Our Admiral Nursing team, Chrissy Hussey and Julie Morris, answer your question about dementia

My loved one is having hallucinations, what can I do to help?

Two women

Our Admiral Nurses, Chrissy Hussey and Julie Morris

Hallucinations are false perceptions, where your loved one may hear, see, smell, taste or feel things that they believe to be real, but in fact only exist in their mind.

Whatever your loved one is experiencing will be extremely vivid and real to them, so we advise that you remain calm, and resist the urge to tell them that there is nothing there. Instead, accept what they say and support them.

We all want to feel understood, so it’s extremely important to validate the emotion or feeling that they’re experiencing. For example say, “I can see you’re frightened. I’m so sorry you’re frightened. I’m here now”.

Try to take over the hallucination if possible by saying, “I will deal with it. I can sort this”. It can be helpful to take your loved one into another room away from where they are experiencing the hallucinations.

If these measures don’t work, try to observe their body language and the words they use, repeating these back to them.
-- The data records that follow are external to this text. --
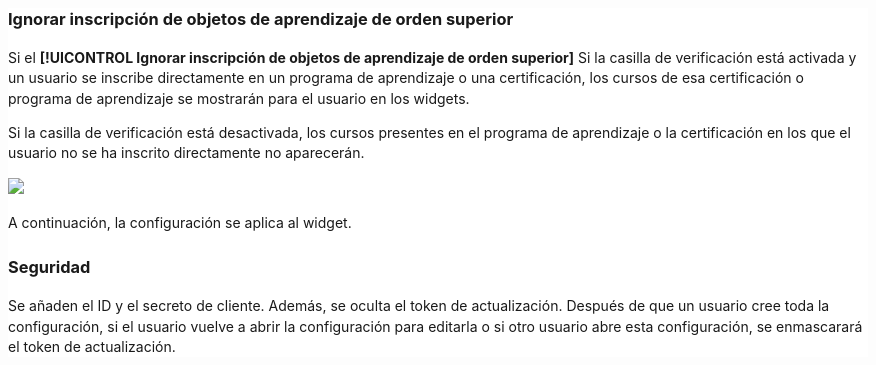 ### Ignorar inscripción de objetos de aprendizaje de orden superior

Si el **[!UICONTROL Ignorar inscripción de objetos de aprendizaje de orden superior]** Si la casilla de verificación está activada y un usuario se inscribe directamente en un programa de aprendizaje o una certificación, los cursos de esa certificación o programa de aprendizaje se mostrarán para el usuario en los widgets.

Si la casilla de verificación está desactivada, los cursos presentes en el programa de aprendizaje o la certificación en los que el usuario no se ha inscrito directamente no aparecerán.

![](assets/higher-order-lo.png)

A continuación, la configuración se aplica al widget.

### Seguridad

Se añaden el ID y el secreto de cliente. Además, se oculta el token de actualización. Después de que un usuario cree toda la configuración, si el usuario vuelve a abrir la configuración para editarla o si otro usuario abre esta configuración, se enmascarará el token de actualización.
For example:

Loved one, “I can see a man outside … he is looking in … he is staring at me.”

You, “Ok, you can see a man outside. He is looking in … he is staring at you. Do you think he knows you?” Whatever their response, you can go on to say, “I can see you’re still upset about this. The man doesn’t want anything. I will shut the curtains and tell him to go away.”
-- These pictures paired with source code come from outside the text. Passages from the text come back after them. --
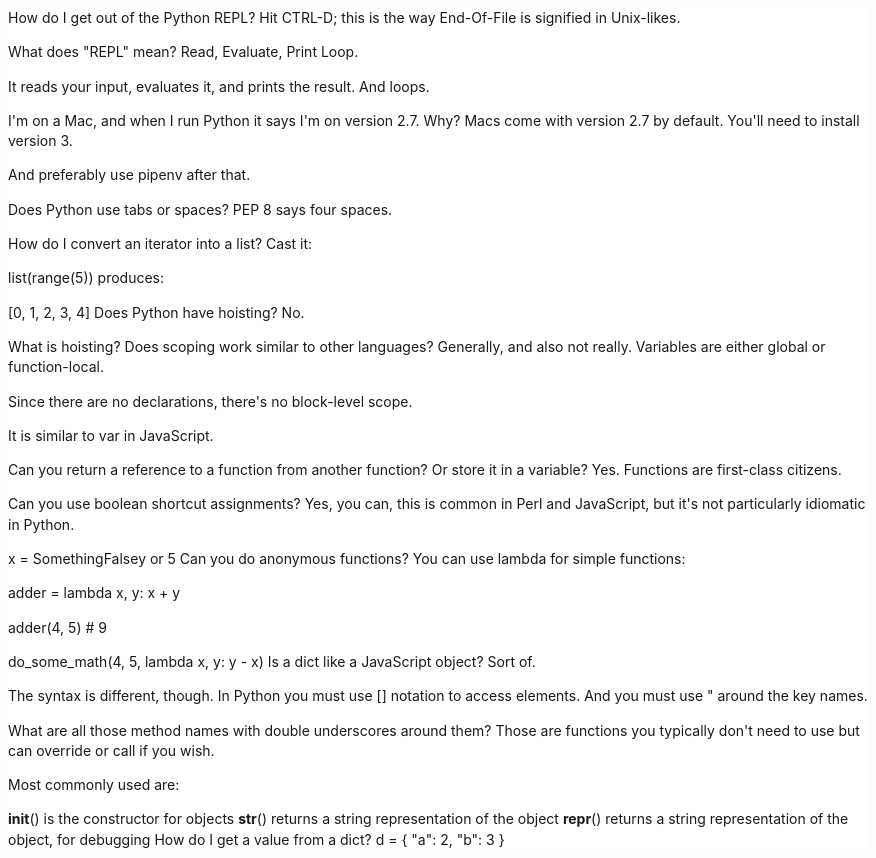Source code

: How do I get out of the Python REPL?
Hit CTRL-D; this is the way End-Of-File is signified in Unix-likes.

What does "REPL" mean?
Read, Evaluate, Print Loop.

It reads your input, evaluates it, and prints the result. And loops.

I'm on a Mac, and when I run Python it says I'm on version 2.7. Why?
Macs come with version 2.7 by default. You'll need to install version 3.

And preferably use pipenv after that.

Does Python use tabs or spaces?
PEP 8 says four spaces.

How do I convert an iterator into a list?
Cast it:

list(range(5))
produces:

[0, 1, 2, 3, 4]
Does Python have hoisting?
No.

What is hoisting?
Does scoping work similar to other languages?
Generally, and also not really. Variables are either global or function-local.

Since there are no declarations, there's no block-level scope.

It is similar to var in JavaScript.

Can you return a reference to a function from another function? Or store it in a variable?
Yes. Functions are first-class citizens.

Can you use boolean shortcut assignments?
Yes, you can, this is common in Perl and JavaScript, but it's not particularly idiomatic in Python.

x = SomethingFalsey or 5
Can you do anonymous functions?
You can use lambda for simple functions:

adder = lambda x, y: x + y

adder(4, 5)   # 9

do_some_math(4, 5, lambda x, y: y - x)
Is a dict like a JavaScript object?
Sort of.

The syntax is different, though. In Python you must use [] notation to access elements. And you must use " around the key names.

What are all those method names with double underscores around them?
Those are functions you typically don't need to use but can override or call if you wish.

Most commonly used are:

__init__() is the constructor for objects
__str__() returns a string representation of the object
__repr__() returns a string representation of the object, for debugging
How do I get a value from a dict?
d = {
    "a": 2,
    "b": 3
}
If your loved one asks further questions, you can say, “It’s alright, he was lost. We have helped him now.” Then try to distract them by talking about something else or ask them to help you with a simple task.

If there is a sensory feel to the hallucinations, for example bugs crawling over their skin, validate this by saying “Oh that’s terrible for you” and then use insect repellent or swat the bugs and generally be animated in your attempts at removing them. It is really important to go along with their fears and needs as much as you can, and within reason.

Keeping calm, match their anxiety at first, then as you start repeating the words back, start to calm and slow your voice down, deepening it if possible. Try and take some deep breaths and encourage your loved one to join you until a sense of calm is restored.

All hallucinations are different but these key steps remain the same: accept what your loved one is saying, keep communication simple, repeat their words, stay calm and let them know that you are taking control of the situation.